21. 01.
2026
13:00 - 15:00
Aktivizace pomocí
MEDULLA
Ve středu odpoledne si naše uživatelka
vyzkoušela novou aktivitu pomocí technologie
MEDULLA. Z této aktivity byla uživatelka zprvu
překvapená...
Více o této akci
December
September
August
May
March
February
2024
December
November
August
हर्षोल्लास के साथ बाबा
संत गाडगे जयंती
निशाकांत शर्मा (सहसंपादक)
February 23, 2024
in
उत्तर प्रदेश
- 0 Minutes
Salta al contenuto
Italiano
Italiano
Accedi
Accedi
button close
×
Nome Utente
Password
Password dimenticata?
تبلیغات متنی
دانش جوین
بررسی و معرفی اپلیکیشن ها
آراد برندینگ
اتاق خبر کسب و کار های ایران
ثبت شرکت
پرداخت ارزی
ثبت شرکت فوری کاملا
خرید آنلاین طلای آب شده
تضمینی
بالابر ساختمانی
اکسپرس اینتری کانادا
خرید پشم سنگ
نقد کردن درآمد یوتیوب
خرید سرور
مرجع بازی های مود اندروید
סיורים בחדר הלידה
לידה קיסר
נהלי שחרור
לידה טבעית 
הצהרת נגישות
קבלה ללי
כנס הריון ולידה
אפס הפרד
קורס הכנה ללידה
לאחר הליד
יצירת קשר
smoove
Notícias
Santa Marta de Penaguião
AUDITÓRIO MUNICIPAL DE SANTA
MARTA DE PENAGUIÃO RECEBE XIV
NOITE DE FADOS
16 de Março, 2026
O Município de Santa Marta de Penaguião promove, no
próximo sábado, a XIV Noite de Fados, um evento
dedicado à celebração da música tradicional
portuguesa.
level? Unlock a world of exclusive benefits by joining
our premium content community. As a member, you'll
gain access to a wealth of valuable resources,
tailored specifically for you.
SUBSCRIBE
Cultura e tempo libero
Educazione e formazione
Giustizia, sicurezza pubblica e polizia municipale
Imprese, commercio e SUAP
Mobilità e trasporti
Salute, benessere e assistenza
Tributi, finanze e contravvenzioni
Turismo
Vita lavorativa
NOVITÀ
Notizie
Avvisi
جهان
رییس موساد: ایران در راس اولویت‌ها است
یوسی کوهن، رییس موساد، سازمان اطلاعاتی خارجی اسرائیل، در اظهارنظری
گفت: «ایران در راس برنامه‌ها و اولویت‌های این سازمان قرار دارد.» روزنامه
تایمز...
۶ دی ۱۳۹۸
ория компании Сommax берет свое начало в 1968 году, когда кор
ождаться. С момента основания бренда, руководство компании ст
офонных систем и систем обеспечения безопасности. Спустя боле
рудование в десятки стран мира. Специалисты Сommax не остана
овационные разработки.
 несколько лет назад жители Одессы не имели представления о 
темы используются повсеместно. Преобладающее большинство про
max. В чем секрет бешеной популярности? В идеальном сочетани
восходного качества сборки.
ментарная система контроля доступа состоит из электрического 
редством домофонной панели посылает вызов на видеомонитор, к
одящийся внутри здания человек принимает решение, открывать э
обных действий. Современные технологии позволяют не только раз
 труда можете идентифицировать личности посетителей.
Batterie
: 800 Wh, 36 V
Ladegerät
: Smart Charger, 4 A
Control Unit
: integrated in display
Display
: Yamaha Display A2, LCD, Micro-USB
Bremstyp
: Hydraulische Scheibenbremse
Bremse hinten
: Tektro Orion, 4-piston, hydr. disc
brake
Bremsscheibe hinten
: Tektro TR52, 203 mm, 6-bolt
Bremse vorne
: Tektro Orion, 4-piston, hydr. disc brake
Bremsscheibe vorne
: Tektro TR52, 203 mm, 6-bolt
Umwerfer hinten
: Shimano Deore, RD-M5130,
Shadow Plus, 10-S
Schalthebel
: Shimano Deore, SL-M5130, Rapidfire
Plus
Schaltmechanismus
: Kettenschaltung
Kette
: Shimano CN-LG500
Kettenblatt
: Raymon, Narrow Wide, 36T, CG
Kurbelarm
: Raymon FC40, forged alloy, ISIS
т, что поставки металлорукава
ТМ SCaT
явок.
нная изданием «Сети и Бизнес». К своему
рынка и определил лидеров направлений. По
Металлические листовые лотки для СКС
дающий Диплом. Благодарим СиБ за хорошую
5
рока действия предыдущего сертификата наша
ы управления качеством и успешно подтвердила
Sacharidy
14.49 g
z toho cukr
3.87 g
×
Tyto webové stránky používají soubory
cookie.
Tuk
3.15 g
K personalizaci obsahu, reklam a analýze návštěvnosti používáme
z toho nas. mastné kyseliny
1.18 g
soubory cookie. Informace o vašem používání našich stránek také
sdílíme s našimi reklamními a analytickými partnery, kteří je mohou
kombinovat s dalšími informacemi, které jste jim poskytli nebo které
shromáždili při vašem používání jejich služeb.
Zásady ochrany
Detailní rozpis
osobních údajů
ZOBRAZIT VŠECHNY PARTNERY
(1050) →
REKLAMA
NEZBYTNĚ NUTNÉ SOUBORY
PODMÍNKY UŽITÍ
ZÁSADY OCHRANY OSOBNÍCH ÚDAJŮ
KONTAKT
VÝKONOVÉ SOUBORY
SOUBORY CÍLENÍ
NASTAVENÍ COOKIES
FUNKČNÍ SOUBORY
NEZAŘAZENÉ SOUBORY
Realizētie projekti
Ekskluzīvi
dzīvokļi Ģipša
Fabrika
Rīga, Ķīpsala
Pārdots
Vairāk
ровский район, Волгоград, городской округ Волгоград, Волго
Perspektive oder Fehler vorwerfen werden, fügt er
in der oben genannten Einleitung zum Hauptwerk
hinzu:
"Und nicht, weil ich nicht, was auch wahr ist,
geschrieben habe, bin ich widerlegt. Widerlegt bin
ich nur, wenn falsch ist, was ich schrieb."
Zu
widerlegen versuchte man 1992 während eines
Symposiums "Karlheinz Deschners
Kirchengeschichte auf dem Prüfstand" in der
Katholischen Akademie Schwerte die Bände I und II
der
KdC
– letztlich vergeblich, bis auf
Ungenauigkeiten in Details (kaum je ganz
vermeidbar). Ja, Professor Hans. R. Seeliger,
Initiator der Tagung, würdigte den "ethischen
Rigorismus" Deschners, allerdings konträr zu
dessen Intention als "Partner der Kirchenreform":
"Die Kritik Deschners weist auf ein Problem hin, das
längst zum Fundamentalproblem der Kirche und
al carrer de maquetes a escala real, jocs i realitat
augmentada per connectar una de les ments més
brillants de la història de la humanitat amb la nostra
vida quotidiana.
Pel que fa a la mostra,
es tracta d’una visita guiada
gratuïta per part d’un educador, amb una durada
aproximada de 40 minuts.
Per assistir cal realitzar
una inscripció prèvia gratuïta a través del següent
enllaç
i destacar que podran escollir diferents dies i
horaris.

━━━━━━━━━━━━━━━━━━━━━━━━━━━━━━

## WORK INSTRUCTIONS
Reproduce the text of every row above verbatim, keeping each line as it appears.

## SOLUTION TO THIS EXERCISE
21. 01.
2026
13:00 - 15:00
Aktivizace pomocí
MEDULLA
Ve středu odpoledne si naše uživatelka
vyzkoušela novou aktivitu pomocí technologie
MEDULLA. Z této aktivity byla uživatelka zprvu
překvapená...
Více o této akci
December
September
August
May
March
February
2024
December
November
August
हर्षोल्लास के साथ बाबा
संत गाडगे जयंती
निशाकांत शर्मा (सहसंपादक)
February 23, 2024
in
उत्तर प्रदेश
- 0 Minutes
Salta al contenuto
Italiano
Italiano
Accedi
Accedi
button close
×
Nome Utente
Password
Password dimenticata?
تبلیغات متنی
دانش جوین
بررسی و معرفی اپلیکیشن ها
آراد برندینگ
اتاق خبر کسب و کار های ایران
ثبت شرکت
پرداخت ارزی
ثبت شرکت فوری کاملا
خرید آنلاین طلای آب شده
تضمینی
بالابر ساختمانی
اکسپرس اینتری کانادا
خرید پشم سنگ
نقد کردن درآمد یوتیوب
خرید سرور
مرجع بازی های مود اندروید
סיורים בחדר הלידה
לידה קיסר
נהלי שחרור
לידה טבעית 
הצהרת נגישות
קבלה ללי
כנס הריון ולידה
אפס הפרד
קורס הכנה ללידה
לאחר הליד
יצירת קשר
smoove
Notícias
Santa Marta de Penaguião
AUDITÓRIO MUNICIPAL DE SANTA
MARTA DE PENAGUIÃO RECEBE XIV
NOITE DE FADOS
16 de Março, 2026
O Município de Santa Marta de Penaguião promove, no
próximo sábado, a XIV Noite de Fados, um evento
dedicado à celebração da música tradicional
portuguesa.
level? Unlock a world of exclusive benefits by joining
our premium content community. As a member, you'll
gain access to a wealth of valuable resources,
tailored specifically for you.
SUBSCRIBE
Cultura e tempo libero
Educazione e formazione
Giustizia, sicurezza pubblica e polizia municipale
Imprese, commercio e SUAP
Mobilità e trasporti
Salute, benessere e assistenza
Tributi, finanze e contravvenzioni
Turismo
Vita lavorativa
NOVITÀ
Notizie
Avvisi
جهان
رییس موساد: ایران در راس اولویت‌ها است
یوسی کوهن، رییس موساد، سازمان اطلاعاتی خارجی اسرائیل، در اظهارنظری
گفت: «ایران در راس برنامه‌ها و اولویت‌های این سازمان قرار دارد.» روزنامه
تایمز...
۶ دی ۱۳۹۸
ория компании Сommax берет свое начало в 1968 году, когда кор
ождаться. С момента основания бренда, руководство компании ст
офонных систем и систем обеспечения безопасности. Спустя боле
рудование в десятки стран мира. Специалисты Сommax не остана
овационные разработки.
 несколько лет назад жители Одессы не имели представления о 
темы используются повсеместно. Преобладающее большинство про
max. В чем секрет бешеной популярности? В идеальном сочетани
восходного качества сборки.
ментарная система контроля доступа состоит из электрического 
редством домофонной панели посылает вызов на видеомонитор, к
одящийся внутри здания человек принимает решение, открывать э
обных действий. Современные технологии позволяют не только раз
 труда можете идентифицировать личности посетителей.
Batterie
: 800 Wh, 36 V
Ladegerät
: Smart Charger, 4 A
Control Unit
: integrated in display
Display
: Yamaha Display A2, LCD, Micro-USB
Bremstyp
: Hydraulische Scheibenbremse
Bremse hinten
: Tektro Orion, 4-piston, hydr. disc
brake
Bremsscheibe hinten
: Tektro TR52, 203 mm, 6-bolt
Bremse vorne
: Tektro Orion, 4-piston, hydr. disc brake
Bremsscheibe vorne
: Tektro TR52, 203 mm, 6-bolt
Umwerfer hinten
: Shimano Deore, RD-M5130,
Shadow Plus, 10-S
Schalthebel
: Shimano Deore, SL-M5130, Rapidfire
Plus
Schaltmechanismus
: Kettenschaltung
Kette
: Shimano CN-LG500
Kettenblatt
: Raymon, Narrow Wide, 36T, CG
Kurbelarm
: Raymon FC40, forged alloy, ISIS
т, что поставки металлорукава
ТМ SCaT
явок.
нная изданием «Сети и Бизнес». К своему
рынка и определил лидеров направлений. По
Металлические листовые лотки для СКС
дающий Диплом. Благодарим СиБ за хорошую
5
рока действия предыдущего сертификата наша
ы управления качеством и успешно подтвердила
Sacharidy
14.49 g
z toho cukr
3.87 g
×
Tyto webové stránky používají soubory
cookie.
Tuk
3.15 g
K personalizaci obsahu, reklam a analýze návštěvnosti používáme
z toho nas. mastné kyseliny
1.18 g
soubory cookie. Informace o vašem používání našich stránek také
sdílíme s našimi reklamními a analytickými partnery, kteří je mohou
kombinovat s dalšími informacemi, které jste jim poskytli nebo které
shromáždili při vašem používání jejich služeb.
Zásady ochrany
Detailní rozpis
osobních údajů
ZOBRAZIT VŠECHNY PARTNERY
(1050) →
REKLAMA
NEZBYTNĚ NUTNÉ SOUBORY
PODMÍNKY UŽITÍ
ZÁSADY OCHRANY OSOBNÍCH ÚDAJŮ
KONTAKT
VÝKONOVÉ SOUBORY
SOUBORY CÍLENÍ
NASTAVENÍ COOKIES
FUNKČNÍ SOUBORY
NEZAŘAZENÉ SOUBORY
Realizētie projekti
Ekskluzīvi
dzīvokļi Ģipša
Fabrika
Rīga, Ķīpsala
Pārdots
Vairāk
ровский район, Волгоград, городской округ Волгоград, Волго
Perspektive oder Fehler vorwerfen werden, fügt er
in der oben genannten Einleitung zum Hauptwerk
hinzu:
"Und nicht, weil ich nicht, was auch wahr ist,
geschrieben habe, bin ich widerlegt. Widerlegt bin
ich nur, wenn falsch ist, was ich schrieb."
Zu
widerlegen versuchte man 1992 während eines
Symposiums "Karlheinz Deschners
Kirchengeschichte auf dem Prüfstand" in der
Katholischen Akademie Schwerte die Bände I und II
der
KdC
– letztlich vergeblich, bis auf
Ungenauigkeiten in Details (kaum je ganz
vermeidbar). Ja, Professor Hans. R. Seeliger,
Initiator der Tagung, würdigte den "ethischen
Rigorismus" Deschners, allerdings konträr zu
dessen Intention als "Partner der Kirchenreform":
"Die Kritik Deschners weist auf ein Problem hin, das
längst zum Fundamentalproblem der Kirche und
al carrer de maquetes a escala real, jocs i realitat
augmentada per connectar una de les ments més
brillants de la història de la humanitat amb la nostra
vida quotidiana.
Pel que fa a la mostra,
es tracta d’una visita guiada
gratuïta per part d’un educador, amb una durada
aproximada de 40 minuts.
Per assistir cal realitzar
una inscripció prèvia gratuïta a través del següent
enllaç
i destacar que podran escollir diferents dies i
horaris.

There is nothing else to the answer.